In terms of legislation two main Acts have been formulated which indicates government commitment towards ending racial profiling. The first was the Racial Profiling Act of 2001 during President’s Bush reign. This was aimed at outlawing racial profiling and provided for redress through civil courts where one felt aggrieved, unfortunately enactment of this Act was watered down by the occurrence of 9/11. A similar version of Acts was introduced in 2004, 2005, 2007, and 2009 in all these instances the Act was not enacted (The End Racial Profiling Act of 2010 by The nation’s premier civil & human rights coalition).

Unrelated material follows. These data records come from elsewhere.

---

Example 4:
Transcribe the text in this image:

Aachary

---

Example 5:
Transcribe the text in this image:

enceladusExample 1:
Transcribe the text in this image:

The other is The End Racial Profiling Act of 2010 which is the latest attempt to outlaw the practice. It may seem like lack of commitment from the government side but there are certain positives from these Acts. The main one is the acknowledgement that the practice is indeed existent and needs to end. It is important for the incumbent to lobby congress to enact the Act as this will ensure objective profiling and will help protect the minority groups.

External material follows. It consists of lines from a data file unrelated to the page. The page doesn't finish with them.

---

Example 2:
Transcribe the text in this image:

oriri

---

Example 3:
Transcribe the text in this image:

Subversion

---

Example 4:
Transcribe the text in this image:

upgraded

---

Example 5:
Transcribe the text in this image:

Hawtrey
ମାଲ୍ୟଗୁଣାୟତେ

Even though the efforts have been there we are yet to point out at the effectiveness of these Acts as they are yet to have the legal muscle. We can only reap if these formed part of our laws as the people and more importantly the law enforcers will feel obligated to shun racial profiling. We cannot close our eyes to the fact that these Acts have failed to go through congress mainly due to proponents of racial profiling. These in most cases feel that racial profiling will water down efforts towards fighting terrorism. Therefore it is important for us to examine whether racial profiling is in deed justifiable.

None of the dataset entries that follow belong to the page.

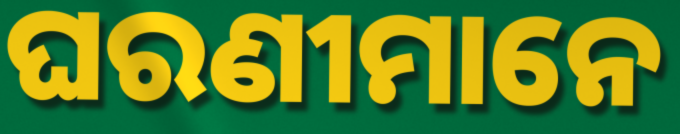
ଘରଣୀମାନେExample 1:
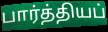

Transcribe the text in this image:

பார்த்தியப்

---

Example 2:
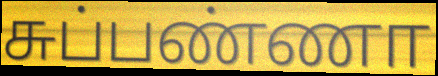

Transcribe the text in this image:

சுப்பண்ணா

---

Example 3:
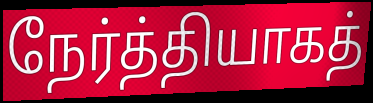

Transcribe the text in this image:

நேர்த்தியாகத்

Is racial profiling justifiable?
The truth is there are a myriad of reasons provided by officers and proponents of profiling to justify the practice. Unfortunately, there is little evidence to support the use of racial profiling (Thompson, 2008). Thompson (2008) cites the findings in Pennsylvania which noted that contrary to general belief that minorities are more likely to carry contraband the opposite is in deed true. In the report it is noted that officers found “contraband” twice as much in white drivers as compared to African Americans. These findings were confirmed by a 1999 survey by the Department of Justice. This simply shows that racial profiling is not justifiable and in any case it is a bias towards the minority
It is apparent that racial profiling is a rampant issue in United States, an issue which seems to be castigated by human conflict and criminal activities such as war and terrorism. It is also closely linked to racism and the latter is actually thought to be the main reason why racial profiling is rampant among our officers. It is important to note that it is not justifiable and in several occasions the federal government has realized this and attempted to help those affected. Unfortunately, the walk has not been as long as the talk and the most crucial efforts mainly the legislation of various Acts outlawing the practice has not been made by the government. The policies have also not adequately addressed the problem. As Gaines & Kappeler (2011) note we will not see the end of racial profiling for as long as the necessary departments do not issue policies prohibiting racial profiling. Other actions as noted by Gaines & Kappeler (2011) are offering officers in-service training about racial profiling and offering necessary training on objective profiling. It is not until these efforts are made and indeed actualized will we see an end or at least a proper address of this practice which continually characterize our policing.